Zizito era aquele tipo raro de gari que tinha verdadeiro orgulho do seu ofício, pois diferente de muitos políticos que andam lá pelas bandas de Brasília, ele nunca varrera nenhuma sujeira pra debaixo do tapete.

De fato, com Zizito as ruas estavam sempre limpinhas e uma de suas principais atividades consistia em limpar toda aquela sujeira que os candidatos porcalhões faziam em véspera de eleição.

Indignado, o gari vira mais de uma vez, um idoso ou outros, escorregarem naqueles santinhos cobrindo o chão.

Zizito definitivamente não gostava dos políticos e costuma dizer para os colegas e até para sua namorada Marliete _ uma lavadeira de coxas grossas, peitos opulentos e língua afiada _ assim: “político quando põe olho-grande pra cima do dinheiro do povo, não tem cofre forte que guarde”.

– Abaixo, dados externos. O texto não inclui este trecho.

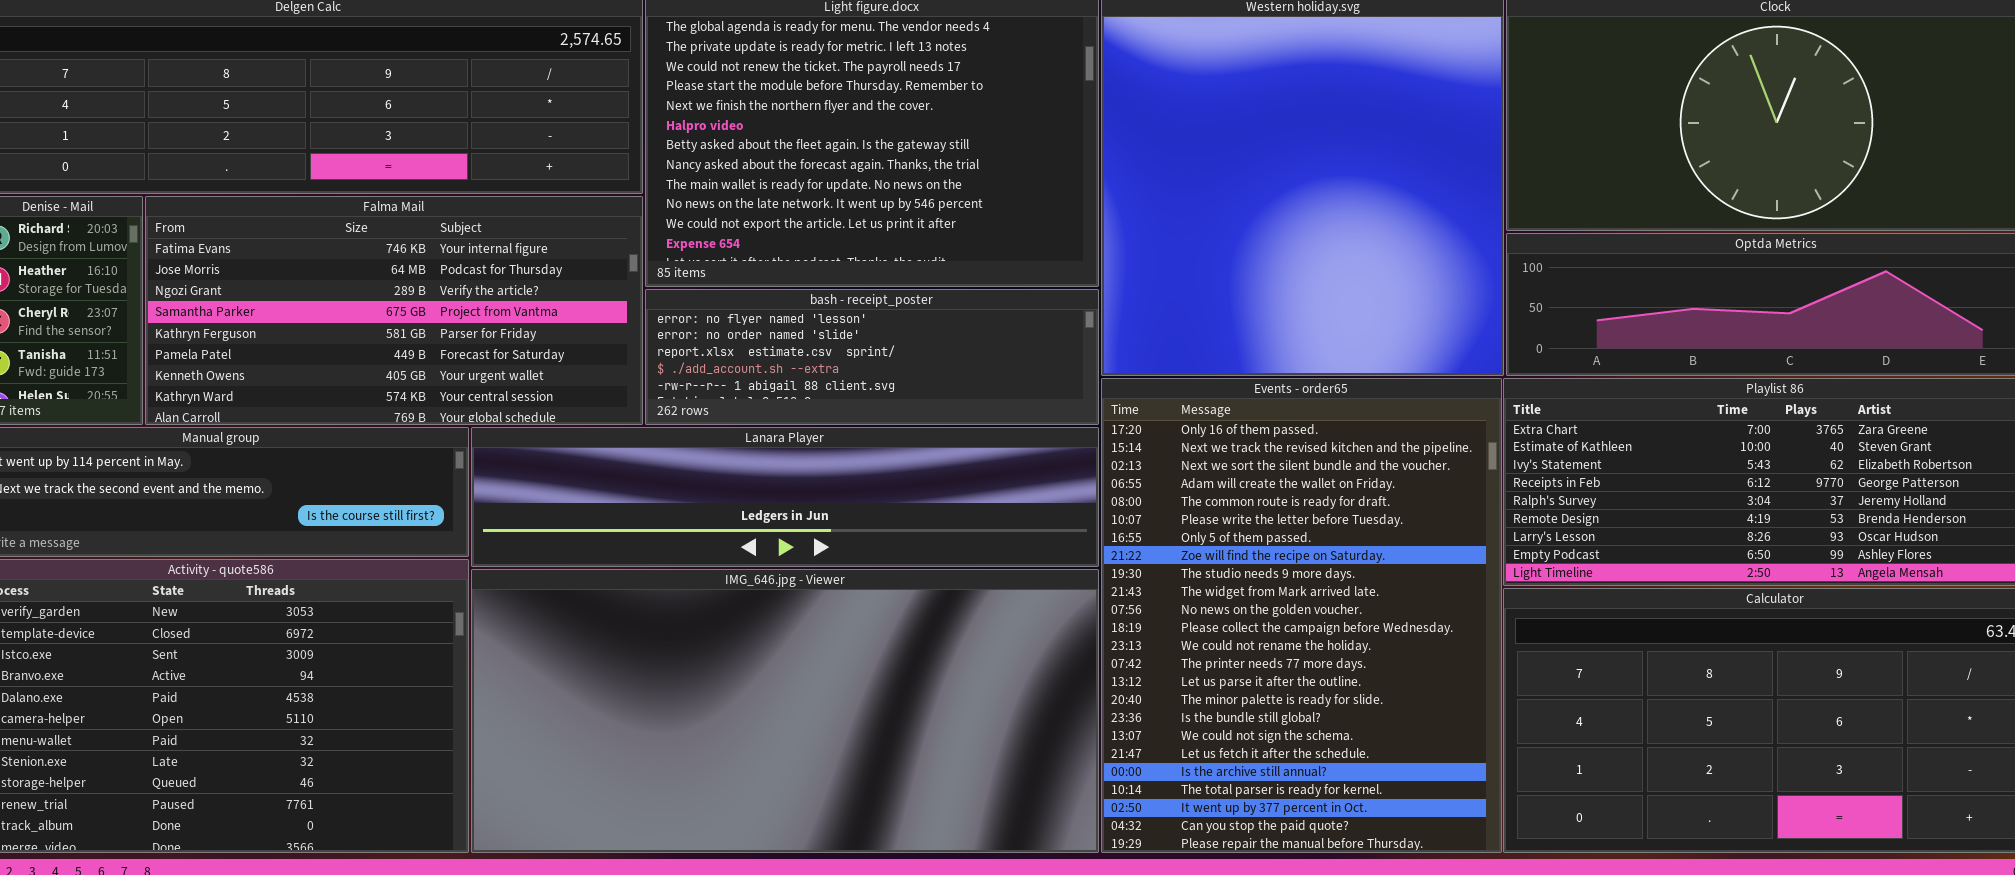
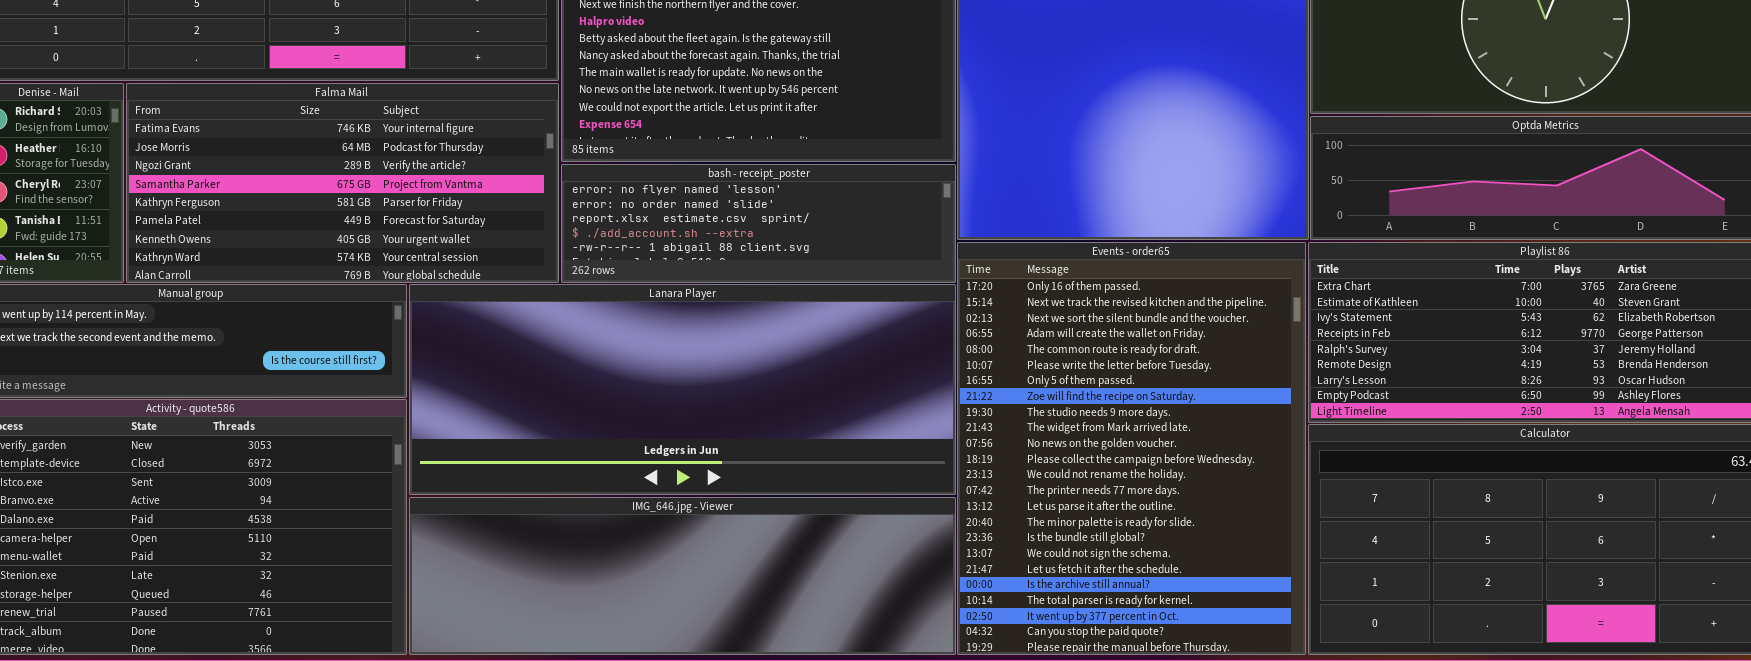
Lanara Player: [471,427,1099,567] -> [409,284,956,495], resized
IMG_646.jpg - Viewer: [471,569,1099,853] -> [409,497,956,655], resized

Certo dia, o seu Tico do boteco abriu os olhos do varredor de rua:

_ Escuta, Zizito, eu sei que tu não gosta de política, mas bem que tu podia entrar pro nosso partido e se candidatar a vereador.

_ Ei, mas não é que a cachaça derreteu os seus miolos de vez, Tico!

_ Presta atenção, ó homem! _ redarguiu o outro _ Tu é membro ativo da comunidade e bastante popular aqui no moro. Se tu ganha, eu vou ser seu assessor. Que tal?

_ Não sei.

_ Ollha, Zizito, as coisas só vão começar a mudar de verdade nesse país, no dia em que a gente começar a colocar gente honesta na política.

Algo incrédulo a princípio, o varredor de rua acabou aderindo ao projeto, sendo eleito como um dos candidatos mais votados do Rio de Janeiro, graças ao slogan nada original, da vassourinha do gari limpando a corrupção da Câmara.

O candidato fora econômico com sua distribuição de santinhos; não queria ver a cidade maravilhosa enxovalhada de papéis.

Zizito deu lugar ao vereador Zelão Egídio. O homem agora calça sapatos finos, trajado de terno e gravata, só anda de carrão importado pra baixo e pra cima.

Na tentativa de romper de vez com o seu passado, o ex-varredor de rua dispensou a ignorante lavadeira de língua afiada para casar-se com uma moça bem-educada, vinda de família abastada. Contudo, não se esquecera do trato de fazer do Tico do boteco, seu mais bem-pago assessor.

Enquanto muitos desconhecidos aplaudiram a ascensão do gari, os antigos amigos lá do morro lamentam a morte do velho Zizito.